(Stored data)
•••••

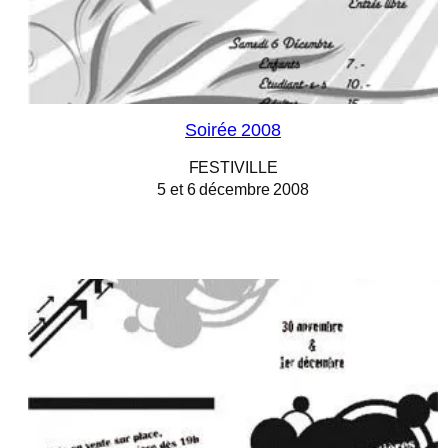
Soirée 2008
FESTIVILLE
5 et 6 décembre 2008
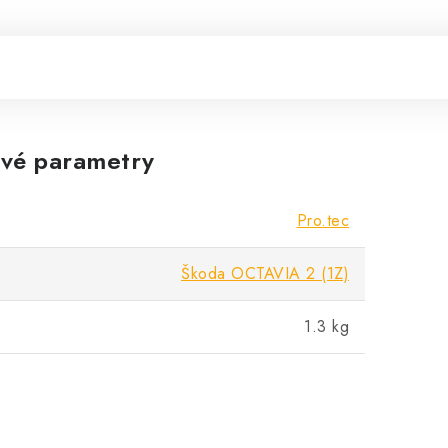
vé parametry
Pro.tec
Škoda OCTAVIA 2 (1Z)
1.3 kg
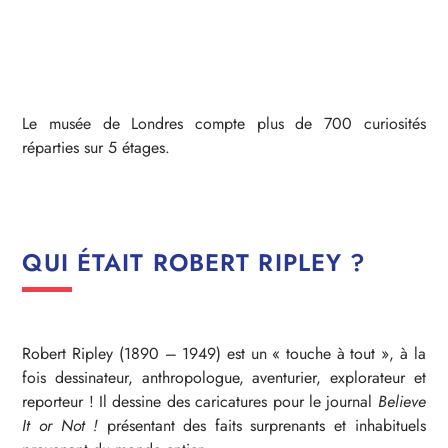
Le musée de Londres compte plus de 700 curiosités
réparties sur 5 étages.
QUI ÉTAIT ROBERT RIPLEY ?
Robert Ripley (1890 – 1949) est un « touche à tout », à la
fois dessinateur, anthropologue, aventurier, explorateur et
reporteur ! Il dessine des caricatures pour le journal
Believe
It or Not !
présentant des faits surprenants et inhabituels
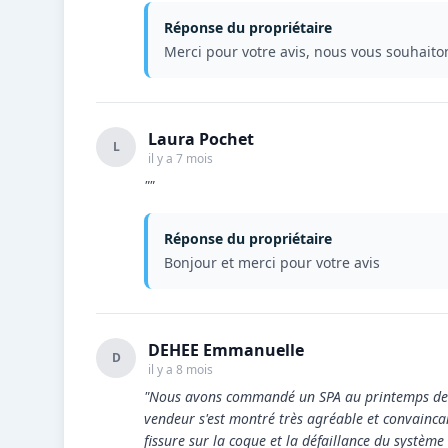
Réponse du propriétaire
Merci pour votre avis, nous vous souhaito
Laura Pochet
L
il y a 7 mois
""
Réponse du propriétaire
Bonjour et merci pour votre avis
DEHEE Emmanuelle
D
il y a 8 mois
"Nous avons commandé un SPA au printemps de l'
vendeur s'est montré très agréable et convainca
fissure sur la coque et la défaillance du systèm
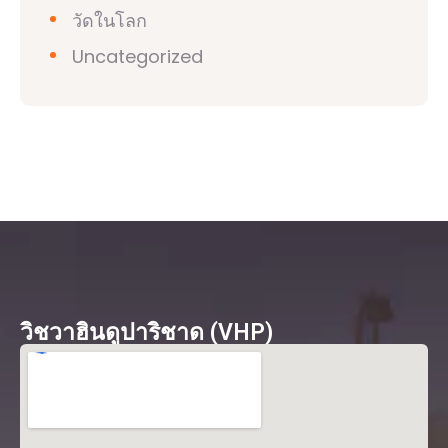
วัดในโลก
Uncategorized
วิชวาฮินดูปาริชาด (VHP)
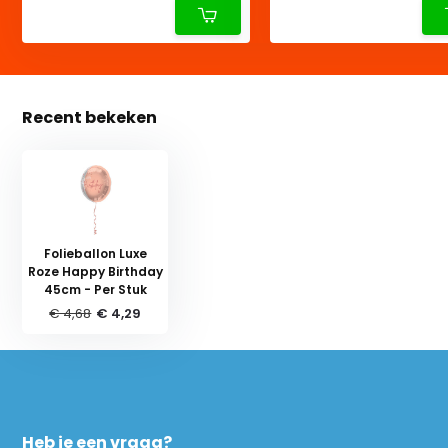
Recent bekeken
Folieballon Luxe
Roze Happy Birthday
45cm - Per Stuk
€ 4,68
€ 4,29
Heb je een vraag?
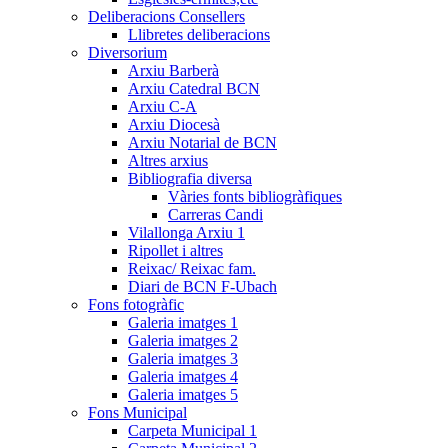
Deliberacions Consellers
Llibretes deliberacions
Diversorium
Arxiu Barberà
Arxiu Catedral BCN
Arxiu C-A
Arxiu Diocesà
Arxiu Notarial de BCN
Altres arxius
Bibliografia diversa
Vàries fonts bibliogràfiques
Carreras Candi
Vilallonga Arxiu 1
Ripollet i altres
Reixac/ Reixac fam.
Diari de BCN F-Ubach
Fons fotogràfic
Galeria imatges 1
Galeria imatges 2
Galeria imatges 3
Galeria imatges 4
Galeria imatges 5
Fons Municipal
Carpeta Municipal 1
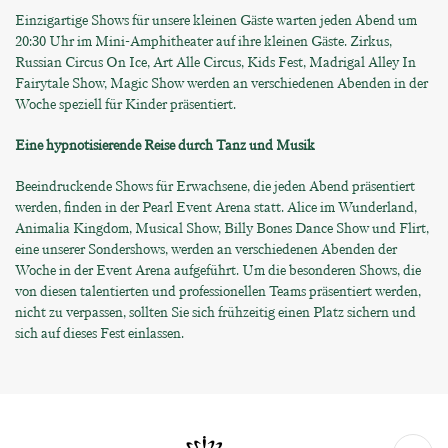
Einzigartige Shows für unsere kleinen Gäste warten jeden Abend um
20:30 Uhr im Mini-Amphitheater auf ihre kleinen Gäste. Zirkus,
Russian Circus On Ice, Art Alle Circus, Kids Fest, Madrigal Alley In
Fairytale Show, Magic Show werden an verschiedenen Abenden in der
Woche speziell für Kinder präsentiert.
Eine hypnotisierende Reise durch Tanz und Musik
Beeindruckende Shows für Erwachsene, die jeden Abend präsentiert
werden, finden in der Pearl Event Arena statt. Alice im Wunderland,
Animalia Kingdom, Musical Show, Billy Bones Dance Show und Flirt,
eine unserer Sondershows, werden an verschiedenen Abenden der
Woche in der Event Arena aufgeführt. Um die besonderen Shows, die
von diesen talentierten und professionellen Teams präsentiert werden,
nicht zu verpassen, sollten Sie sich frühzeitig einen Platz sichern und
sich auf dieses Fest einlassen.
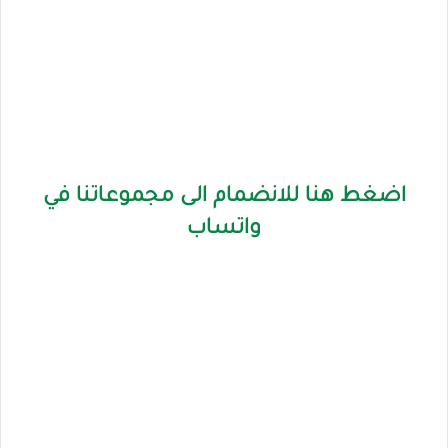
اضغط هنا للانضمام الى مجموعاتنا في
واتساب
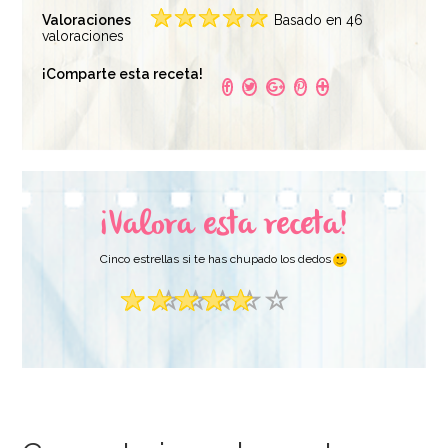
Valoraciones
Basado en 46
Bicarbonato de
valoraciones
Rejilla para Enfriar 40
Sodio 200 gr
cm x 25 cm - Wilton
¡Comparte esta receta!
4,49€
7,95€
AÑADIR
AÑADIR
¡Valora esta receta!
Cinco estrellas si te has chupado los dedos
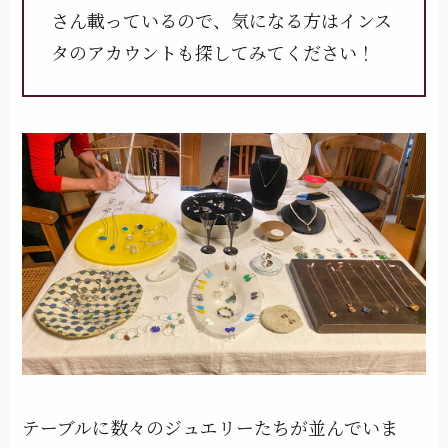
さん載っているので、気になる方はインス
タのアカウントも探してみてください！
テーブルに数々のジュエリーたちが並んでいま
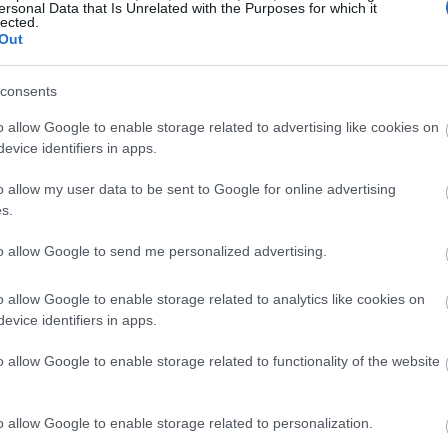
ersonal Data that Is Unrelated with the Purposes for which it
lected.
Out
ه
consents
o allow Google to enable storage related to advertising like cookies on
ت عضلات مورد توجه قرار گرفته است. این ورزش در هر جلسه از حرکات
evice identifiers in apps.
هبود قابل توجه قدرت و استقامت عضلات می‌شود. تمرین روزانه، شرکت‌کنن
o allow my user data to be sent to Google for online advertising
s.
ها را برای سازگاری تحت فشار قرار می‌دهد.
to allow Google to send me personalized advertising.
ه افزایش حجم عضلات می‌شود، زیرا افراد از محدودیت‌های فیزیکی خود
می‌کند. این ورزش نه تنها ظرفیت بدنی را افزایش می‌دهد، بلکه تناسب 
o allow Google to enable storage related to analytics like cookies on
evice identifiers in apps.
لی برای هر کسی که قصد افزایش قدرت خود را دارد، تبدیل می‌کند.
o allow Google to enable storage related to functionality of the website
o allow Google to enable storage related to personalization.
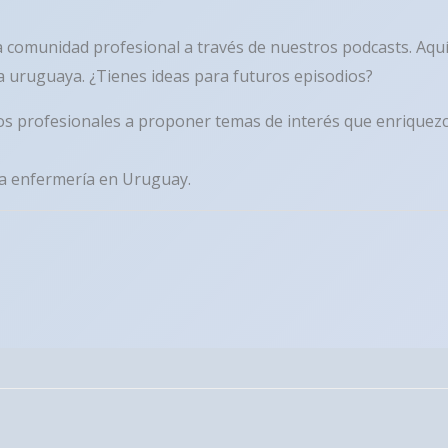
a comunidad profesional a través de nuestros podcasts. Aquí
a uruguaya. ¿Tienes ideas para futuros episodios?
los profesionales a proponer temas de interés que enriquez
 la enfermería en Uruguay.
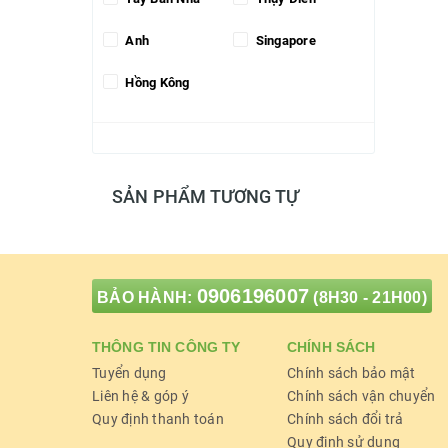
Anh
Singapore
Hồng Kông
SẢN PHẨM TƯƠNG TỰ
0906196007
BẢO HÀNH:
(8H30 - 21H00)
THÔNG TIN CÔNG TY
CHÍNH SÁCH
Tuyển dụng
Chính sách bảo mật
Liên hệ & góp ý
Chính sách vận chuyển
Quy định thanh toán
Chính sách đổi trả
Quy định sử dụng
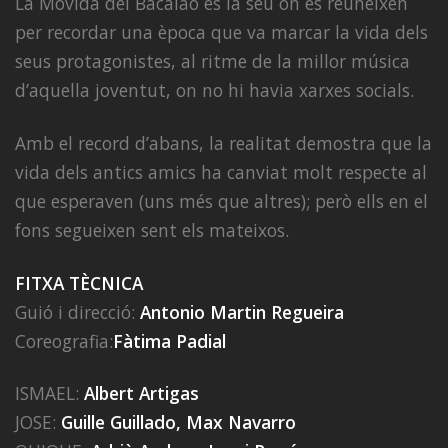
La Movida del Bacalao és la seu on es reuneixen
per recordar una època que va marcar la vida dels
seus protagonistes, al ritme de la millor música
d’aquella joventut, on no hi havia xarxes socials.
Amb el record d’abans, la realitat demostra que la
vida dels antics amics ha canviat molt respecte al
que esperaven (uns més que altres); però ells en el
fons segueixen sent els mateixos.
FITXA TÈCNICA
Guió i direcció:
Antonio Martin Regueira
Coreografia:
Fàtima Padial
ISMAEL:
Albert Artigas
JOSE:
Guille Guillado, Max Navarro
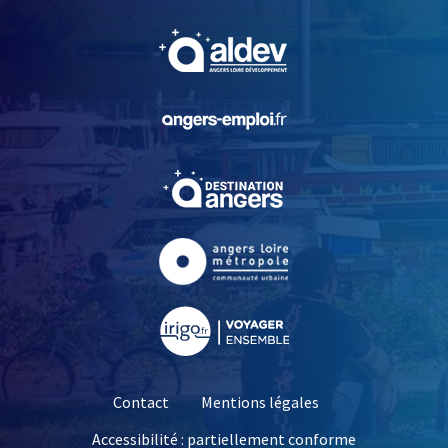
, Ouvre une nouvelle fe
, Ouvre une nouvelle fe
, Ouvre une nouvelle fe
, Ouvre une nouvelle fe
, Ouvre une nouvelle fe
Contact
Mentions légales
Accessibilité : partiellement conforme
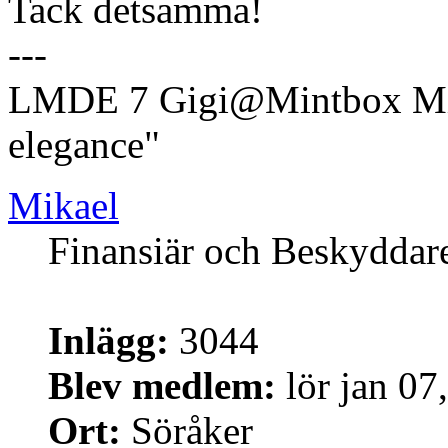
Tack detsamma!
---
LMDE 7 Gigi@Mintbox Mi
elegance"
Mikael
Finansiär och Beskyddar
Inlägg:
3044
Blev medlem:
lör jan 07
Ort:
Söråker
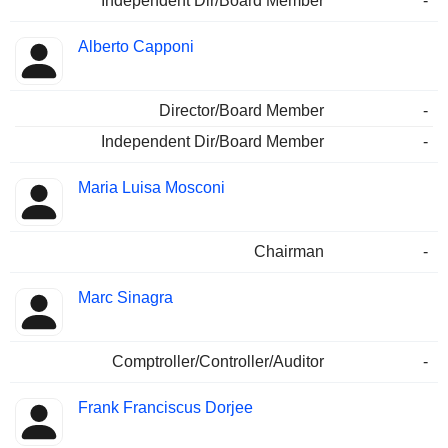
Independent Dir/Board Member
-
Alberto Capponi
Director/Board Member
-
Independent Dir/Board Member
-
Maria Luisa Mosconi
Chairman
-
Marc Sinagra
Comptroller/Controller/Auditor
-
Frank Franciscus Dorjee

•••••

__Exercise goal__. Rewrite the records with every "Galeria imatges" switched to "Galeria de fotos", keeping all other text the same. Leave the pictures out of your answer.

__Solution below__.
Soirée 2008
FESTIVILLE
5 et 6 décembre 2008
vé parametry
Pro.tec
Škoda OCTAVIA 2 (1Z)
1.3 kg
Le musée de Londres compte plus de 700 curiosités
réparties sur 5 étages.
QUI ÉTAIT ROBERT RIPLEY ?
Robert Ripley (1890 – 1949) est un « touche à tout », à la
fois dessinateur, anthropologue, aventurier, explorateur et
reporteur ! Il dessine des caricatures pour le journal
Believe
It or Not !
présentant des faits surprenants et inhabituels
Réponse du propriétaire
Merci pour votre avis, nous vous souhaito
Laura Pochet
L
il y a 7 mois
""
Réponse du propriétaire
Bonjour et merci pour votre avis
DEHEE Emmanuelle
D
il y a 8 mois
"Nous avons commandé un SPA au printemps de l'
vendeur s'est montré très agréable et convainca
fissure sur la coque et la défaillance du systèm
วัดในโลก
Uncategorized
วิชวาฮินดูปาริชาด (VHP)
Recent bekeken
Folieballon Luxe
Roze Happy Birthday
45cm - Per Stuk
€ 4,68
€ 4,29
Heb je een vraag?
Deliberacions Consellers
Llibretes deliberacions
Diversorium
Arxiu Barberà
Arxiu Catedral BCN
Arxiu C-A
Arxiu Diocesà
Arxiu Notarial de BCN
Altres arxius
Bibliografia diversa
Vàries fonts bibliogràfiques
Carreras Candi
Vilallonga Arxiu 1
Ripollet i altres
Reixac/ Reixac fam.
Diari de BCN F-Ubach
Fons fotogràfic
Galeria de fotos 1
Galeria de fotos 2
Galeria de fotos 3
Galeria de fotos 4
Galeria de fotos 5
Fons Municipal
Carpeta Municipal 1
Einzigartige Shows für unsere kleinen Gäste warten jeden Abend um
20:30 Uhr im Mini-Amphitheater auf ihre kleinen Gäste. Zirkus,
Russian Circus On Ice, Art Alle Circus, Kids Fest, Madrigal Alley In
Fairytale Show, Magic Show werden an verschiedenen Abenden in der
Woche speziell für Kinder präsentiert.
Eine hypnotisierende Reise durch Tanz und Musik
Beeindruckende Shows für Erwachsene, die jeden Abend präsentiert
werden, finden in der Pearl Event Arena statt. Alice im Wunderland,
Animalia Kingdom, Musical Show, Billy Bones Dance Show und Flirt,
eine unserer Sondershows, werden an verschiedenen Abenden der
Woche in der Event Arena aufgeführt. Um die besonderen Shows, die
von diesen talentierten und professionellen Teams präsentiert werden,
nicht zu verpassen, sollten Sie sich frühzeitig einen Platz sichern und
sich auf dieses Fest einlassen.
اضغط هنا للانضمام الى مجموعاتنا في
واتساب
Valoraciones
Basado en 46
Bicarbonato de
valoraciones
Rejilla para Enfriar 40
Sodio 200 gr
cm x 25 cm - Wilton
¡Comparte esta receta!
4,49€
7,95€
AÑADIR
AÑADIR
¡Valora esta receta!
Cinco estrellas si te has chupado los dedos
さん載っているので、気になる方はインス
タのアカウントも探してみてください！
テーブルに数々のジュエリーたちが並んでいま
ersonal Data that Is Unrelated with the Purposes for which it
lected.
Out
ه
consents
o allow Google to enable storage related to advertising like cookies on
ت عضلات مورد توجه قرار گرفته است. این ورزش در هر جلسه از حرکات
evice identifiers in apps.
هبود قابل توجه قدرت و استقامت عضلات می‌شود. تمرین روزانه، شرکت‌کنن
o allow my user data to be sent to Google for online advertising
s.
ها را برای سازگاری تحت فشار قرار می‌دهد.
to allow Google to send me personalized advertising.
ه افزایش حجم عضلات می‌شود، زیرا افراد از محدودیت‌های فیزیکی خود
می‌کند. این ورزش نه تنها ظرفیت بدنی را افزایش می‌دهد، بلکه تناسب 
o allow Google to enable storage related to analytics like cookies on
evice identifiers in apps.
لی برای هر کسی که قصد افزایش قدرت خود را دارد، تبدیل می‌کند.
o allow Google to enable storage related to functionality of the website
o allow Google to enable storage related to personalization.
a comunidad profesional a través de nuestros podcasts. Aquí
a uruguaya. ¿Tienes ideas para futuros episodios?
los profesionales a proponer temas de interés que enriquez
 la enfermería en Uruguay.
Anh
Singapore
Hồng Kông
SẢN PHẨM TƯƠNG TỰ
0906196007
BẢO HÀNH:
(8H30 - 21H00)
THÔNG TIN CÔNG TY
CHÍNH SÁCH
Tuyển dụng
Chính sách bảo mật
Liên hệ & góp ý
Chính sách vận chuyển
Quy định thanh toán
Chính sách đổi trả
Quy định sử dụng
La Movida del Bacalao és la seu on es reuneixen
per recordar una època que va marcar la vida dels
seus protagonistes, al ritme de la millor música
d’aquella joventut, on no hi havia xarxes socials.
Amb el record d’abans, la realitat demostra que la
vida dels antics amics ha canviat molt respecte al
que esperaven (uns més que altres); però ells en el
fons segueixen sent els mateixos.
FITXA TÈCNICA
Guió i direcció:
Antonio Martin Regueira
Coreografia:
Fàtima Padial
ISMAEL:
Albert Artigas
JOSE:
Guille Guillado, Max Navarro
, Ouvre une nouvelle fe
, Ouvre une nouvelle fe
, Ouvre une nouvelle fe
, Ouvre une nouvelle fe
, Ouvre une nouvelle fe
Contact
Mentions légales
Accessibilité : partiellement conforme
Tack detsamma!
---
LMDE 7 Gigi@Mintbox Mi
elegance"
Mikael
Finansiär och Beskyddar
Inlägg:
3044
Blev medlem:
lör jan 07
Ort:
Söråker
Independent Dir/Board Member
-
Alberto Capponi
Director/Board Member
-
Independent Dir/Board Member
-
Maria Luisa Mosconi
Chairman
-
Marc Sinagra
Comptroller/Controller/Auditor
-
Frank Franciscus Dorjee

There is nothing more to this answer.